European governments outlined new measures on Monday to cope with potential energy shortages this winter and raced to improve energy networks to share power, with Russian gas flows still running at severely reduced rates amid the Ukraine war.
Spain drew up plans that could force energy-intensive industries to shut at peak demand times, France said it was preparing to send gas to Germany from October, while Berlin said Europe’s powerhouse was still in talks on state aid for ailing utility Uniper.
German buyers briefly reserved capacity on Monday to receive Russian gas via the Nord Stream 1 pipeline, once one of Europe’s major gas supply routes, for the first time since the line was shut three weeks ago. But they soon dropped the requests.

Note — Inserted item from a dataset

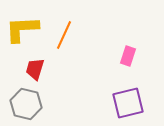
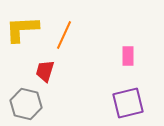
pink rectangle: rotated 18 degrees counterclockwise
red trapezoid: moved 10 px right, 2 px down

It was not immediately clear why buyers had submitted requests for capacity when Russia has given no indication since it shut the line that it would restart any time soon.
Russia, which had supplied about 40% of the European Union’s gas before its February invasion of Ukraine, has said it closed the pipeline because Western sanctions hindered operations. European politicians say that is a pretext and accuse Moscow of using energy as a weapon.
European gas prices TRNLTTFMc1 have more than doubled from the start of the year amid a decline in Russian supplies.
Russian gas flows to Europe via Ukraine, although much reduced, have nevertheless continued.
But the sharp drop in Russian fuel exports, in retaliation for Western sanctions over Moscow’s invasion of Ukraine, has left governments scrambling to find energy resources, but also to warn that power cuts could happen, amid fears of recession.
The German economy is contracting already and will likely get worse over the winter months as gas consumption is cut or rationed, the country’s central bank said on Monday. It added that the economy was likely to shrink, even if outright rationing is avoided, as companies cut or halt production.
In France, exports of natural gas to Germany could start around Oct. 10, the head of France’s CRE energy regulator said, following an announcement by President Emmanuel Macron that the two EU neighbours would help each other with electricity and gas flows amid the crisis.
“Gas was (until now) only flowing from Germany to France, so we did not have the technical tools to reverse the flows and we did not even have a method to regulate prices,” CRE chief Emmanuelle Wargon told franceinfo radio.
While French energy group EDF is racing to repair corrosion-hit nuclear reactors, “exceptional” measures this winter could include localised electricity cuts if the winter is cold and EDF’s plans are delayed, Wargon said.
“But there will be no gas cuts for households. Never,” she said.
Spanish Industry Minister Reyes Maroto said that obliging energy-intensive companies to close down during consumption peaks is an option on the table this winter if required.
The companies would be compensated financially, she said in an interview with Spanish news agency Europa Press, adding there is no need to impose such closures now.
And Finns were warned they should be prepared for power outages.
“As a result of great uncertainties, Finns should be prepared for power outages caused by a possible power shortage in the coming winter,” national grid operator Fingrid said.
Reflecting the disruptions caused across the continent, Finnish power retailer Karhu Voima Oy said it had filed for bankruptcy due to a sharp rise in electricity price rises.
‘GOING BACK IN TIME’
Europe’s imports of thermal coal in 2022 could be the highest in at least four years and may rise further next year, analysts said on Monday, highlighting the extent of the energy crisis following sanctions on top supplier Russia.
European imports of thermal coal this year could rise to about 100 million tonnes, the most since 2017, according to Noble Resources International Pte Ltd, while commodities pricing agency Argus expects shipments to reach a four-year high.
“Europe is going back in time,” Rodrigo Echeverri, head of research at Noble, told a conference.
Meanwhile oil prices fell by more than 1% on Monday, pressured by expectations of weaker global demand and by U.S. dollar strength ahead of a potentially large interest rate hike, though supply worries limited the decline.
Oil has also come under pressure from forecasts of weaker demand, such as last week’s forecast from the International Energy Agency that the fourth quarter will see zero demand growth.